He did not wonder at Cash's sudden interest, his abrupt change from
moody aloofness to his old partnership in trouble as well as in good
fortune. He knew that Cash was not fit for the task, however, and he
hurried the coffee to the boiling point that he might the sooner send
Cash back to bed. He gulped down a cup of coffee scalding hot, ate a few
mouthfuls of bacon and bread, and brought a cup back to Cash.
"What d'yuh think about him?" he whispered, setting the coffee down on
a box so that he could take Lovin Child. "Pretty sick kid, don't yuh
think?"
"It's the same cold I got," Cash breathed huskily. "Swallows like it's
his throat, mostly. What you doing for him?"
"Bacon grease and turpentine," Bud answered him despondently. "I'll have
to commence on something else, though--turpentine's played out I used it
most all up on you."
"Coal oil's good. And fry up a mess of onions and make a poultice." He
put up a shaking hand before his mouth and coughed behind it, stifling
the sound all he could.
Lovin Child threw up his hands and whimpered, and Bud went over to him
anxiously. "His little hands are awful hot," he muttered. "He's been
that way all night."
Cash did not answer. There did not seem anything to say that would do
any good. He drank his coffee and eyed the two, lifting his eyebrows now
and then at some new thought.
"Looks like you, Bud," he croaked suddenly. "Eyes, expression,
mouth--you could pass him off as your own kid, if you wanted to."
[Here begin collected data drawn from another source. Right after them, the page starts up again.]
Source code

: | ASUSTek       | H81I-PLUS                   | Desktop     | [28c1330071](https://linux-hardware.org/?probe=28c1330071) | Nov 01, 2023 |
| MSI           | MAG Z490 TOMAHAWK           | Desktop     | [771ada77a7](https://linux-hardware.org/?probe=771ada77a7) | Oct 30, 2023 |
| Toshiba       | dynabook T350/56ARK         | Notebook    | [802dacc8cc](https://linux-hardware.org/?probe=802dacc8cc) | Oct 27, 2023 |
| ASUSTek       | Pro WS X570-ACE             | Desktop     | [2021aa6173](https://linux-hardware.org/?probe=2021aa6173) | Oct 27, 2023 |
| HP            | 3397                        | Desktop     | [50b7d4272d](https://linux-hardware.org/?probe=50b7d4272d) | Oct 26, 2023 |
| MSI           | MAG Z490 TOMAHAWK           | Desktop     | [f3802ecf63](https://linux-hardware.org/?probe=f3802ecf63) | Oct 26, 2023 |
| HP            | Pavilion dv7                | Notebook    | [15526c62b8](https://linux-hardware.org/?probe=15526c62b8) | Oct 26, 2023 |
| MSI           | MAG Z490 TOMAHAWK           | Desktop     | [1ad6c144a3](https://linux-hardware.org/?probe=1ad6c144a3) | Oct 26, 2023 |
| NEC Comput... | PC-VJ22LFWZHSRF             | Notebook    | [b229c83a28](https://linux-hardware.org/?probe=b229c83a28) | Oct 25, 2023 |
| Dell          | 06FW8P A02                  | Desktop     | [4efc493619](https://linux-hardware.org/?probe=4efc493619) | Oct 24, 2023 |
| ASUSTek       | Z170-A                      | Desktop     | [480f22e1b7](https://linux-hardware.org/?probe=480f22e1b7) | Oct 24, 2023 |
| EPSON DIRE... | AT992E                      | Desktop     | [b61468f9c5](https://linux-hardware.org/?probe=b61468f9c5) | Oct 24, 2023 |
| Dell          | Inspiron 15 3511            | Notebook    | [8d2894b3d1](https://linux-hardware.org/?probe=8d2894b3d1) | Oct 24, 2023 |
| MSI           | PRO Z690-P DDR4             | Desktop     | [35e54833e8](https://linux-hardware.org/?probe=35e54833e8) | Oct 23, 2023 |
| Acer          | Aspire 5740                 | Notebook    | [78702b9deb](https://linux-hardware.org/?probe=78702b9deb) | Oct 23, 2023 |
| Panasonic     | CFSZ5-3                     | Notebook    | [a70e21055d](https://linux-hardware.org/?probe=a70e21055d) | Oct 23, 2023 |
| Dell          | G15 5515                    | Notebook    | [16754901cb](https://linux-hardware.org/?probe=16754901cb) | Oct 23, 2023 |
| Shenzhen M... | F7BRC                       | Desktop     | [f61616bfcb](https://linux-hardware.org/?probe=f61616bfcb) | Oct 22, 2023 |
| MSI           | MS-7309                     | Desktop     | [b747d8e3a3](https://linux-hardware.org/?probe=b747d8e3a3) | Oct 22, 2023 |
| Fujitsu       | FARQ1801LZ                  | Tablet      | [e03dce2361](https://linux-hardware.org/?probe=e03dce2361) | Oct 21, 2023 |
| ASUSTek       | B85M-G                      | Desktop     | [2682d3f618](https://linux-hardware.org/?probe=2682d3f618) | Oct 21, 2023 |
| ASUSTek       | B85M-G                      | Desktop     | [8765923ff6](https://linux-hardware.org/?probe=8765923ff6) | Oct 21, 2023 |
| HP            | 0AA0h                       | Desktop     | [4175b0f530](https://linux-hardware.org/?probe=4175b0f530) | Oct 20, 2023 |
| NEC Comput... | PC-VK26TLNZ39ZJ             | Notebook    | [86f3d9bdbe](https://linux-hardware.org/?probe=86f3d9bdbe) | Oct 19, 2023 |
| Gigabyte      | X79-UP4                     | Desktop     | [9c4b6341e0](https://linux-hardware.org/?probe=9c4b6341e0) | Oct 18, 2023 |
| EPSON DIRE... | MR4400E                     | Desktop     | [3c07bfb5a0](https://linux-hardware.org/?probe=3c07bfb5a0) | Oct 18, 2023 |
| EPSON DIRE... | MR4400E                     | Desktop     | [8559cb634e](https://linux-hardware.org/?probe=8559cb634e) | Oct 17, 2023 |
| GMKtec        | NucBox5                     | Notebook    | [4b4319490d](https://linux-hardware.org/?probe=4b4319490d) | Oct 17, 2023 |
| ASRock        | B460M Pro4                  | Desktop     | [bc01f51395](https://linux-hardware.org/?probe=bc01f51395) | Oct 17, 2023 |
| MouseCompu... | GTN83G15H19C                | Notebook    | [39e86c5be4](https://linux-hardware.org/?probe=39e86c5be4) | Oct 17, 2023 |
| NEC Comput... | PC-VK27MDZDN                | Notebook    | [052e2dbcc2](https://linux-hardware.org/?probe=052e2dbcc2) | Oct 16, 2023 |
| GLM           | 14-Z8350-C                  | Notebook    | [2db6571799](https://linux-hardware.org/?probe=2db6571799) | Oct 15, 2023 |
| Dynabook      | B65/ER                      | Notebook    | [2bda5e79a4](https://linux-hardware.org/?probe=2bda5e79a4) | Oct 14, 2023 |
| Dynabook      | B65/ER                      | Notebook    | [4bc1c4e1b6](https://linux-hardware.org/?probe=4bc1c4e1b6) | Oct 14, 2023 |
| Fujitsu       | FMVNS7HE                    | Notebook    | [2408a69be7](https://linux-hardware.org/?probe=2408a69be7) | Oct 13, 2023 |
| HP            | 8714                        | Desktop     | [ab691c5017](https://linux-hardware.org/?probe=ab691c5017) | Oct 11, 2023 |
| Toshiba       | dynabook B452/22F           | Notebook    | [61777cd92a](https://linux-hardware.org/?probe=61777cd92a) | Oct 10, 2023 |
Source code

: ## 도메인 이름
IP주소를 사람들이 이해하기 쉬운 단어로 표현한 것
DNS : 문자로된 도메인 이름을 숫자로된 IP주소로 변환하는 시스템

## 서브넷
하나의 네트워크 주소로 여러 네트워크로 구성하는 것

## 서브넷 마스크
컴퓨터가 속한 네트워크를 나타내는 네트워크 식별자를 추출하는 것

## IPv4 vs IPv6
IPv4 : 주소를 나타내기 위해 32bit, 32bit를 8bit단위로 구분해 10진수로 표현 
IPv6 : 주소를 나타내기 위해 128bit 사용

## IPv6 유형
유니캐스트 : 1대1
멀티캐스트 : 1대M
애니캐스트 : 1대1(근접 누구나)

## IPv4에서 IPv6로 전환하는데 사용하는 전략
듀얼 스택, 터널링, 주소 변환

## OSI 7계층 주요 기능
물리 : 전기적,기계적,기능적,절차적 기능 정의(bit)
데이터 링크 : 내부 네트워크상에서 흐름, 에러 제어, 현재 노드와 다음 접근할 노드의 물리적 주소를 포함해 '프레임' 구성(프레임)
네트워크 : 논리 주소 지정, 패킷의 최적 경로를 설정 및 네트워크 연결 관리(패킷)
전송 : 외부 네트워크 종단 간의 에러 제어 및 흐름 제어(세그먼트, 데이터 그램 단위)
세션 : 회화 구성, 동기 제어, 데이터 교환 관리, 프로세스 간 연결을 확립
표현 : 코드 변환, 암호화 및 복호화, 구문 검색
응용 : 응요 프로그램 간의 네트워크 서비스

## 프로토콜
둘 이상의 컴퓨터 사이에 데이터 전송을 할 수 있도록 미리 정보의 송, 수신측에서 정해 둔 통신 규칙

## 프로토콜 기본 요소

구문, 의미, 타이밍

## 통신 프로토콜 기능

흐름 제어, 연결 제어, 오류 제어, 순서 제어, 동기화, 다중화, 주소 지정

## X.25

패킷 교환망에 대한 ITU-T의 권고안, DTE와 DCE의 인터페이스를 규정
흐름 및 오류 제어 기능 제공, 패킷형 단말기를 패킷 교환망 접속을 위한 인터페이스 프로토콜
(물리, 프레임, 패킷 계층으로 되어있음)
"I might, at that," Bud whispered absently. "I've been seeing you in
him, though, all along. He lifts his eyebrows same way you do."
"Ain't like me," Cash denied weakly, studying Lovin Child. "Give him
here again, and you go fry them onions. I would--if I had the strength
to get around."
"Well, you ain't got the strength. You go back to bed, and I'll lay him
in with yuh. I guess he'll lay quiet. He likes to be cuddled up close."
In this way was the feud forgotten. Save for the strange habits imposed
by sickness and the care of a baby, they dropped back into their
old routine, their old relationship. They walked over the dead line
heedlessly, forgetting why it came to be there. Cabin fever no longer
tormented them with its magnifying of little things. They had no time
or thought for trifles; a bigger matter than their own petty prejudices
concerned them. They were fighting side by side, with the Old Man of the
Scythe--the Old Man who spares not.
Lovin Child was pulling farther and farther away from them. They
knew it, they felt it in his hot little hands, they read it in his
fever-bright eyes. But never once did they admit it, even to themselves.
They dared not weaken their efforts with any admissions of a possible
defeat. They just watched, and fought the fever as best they could, and
waited, and kept hope alive with fresh efforts.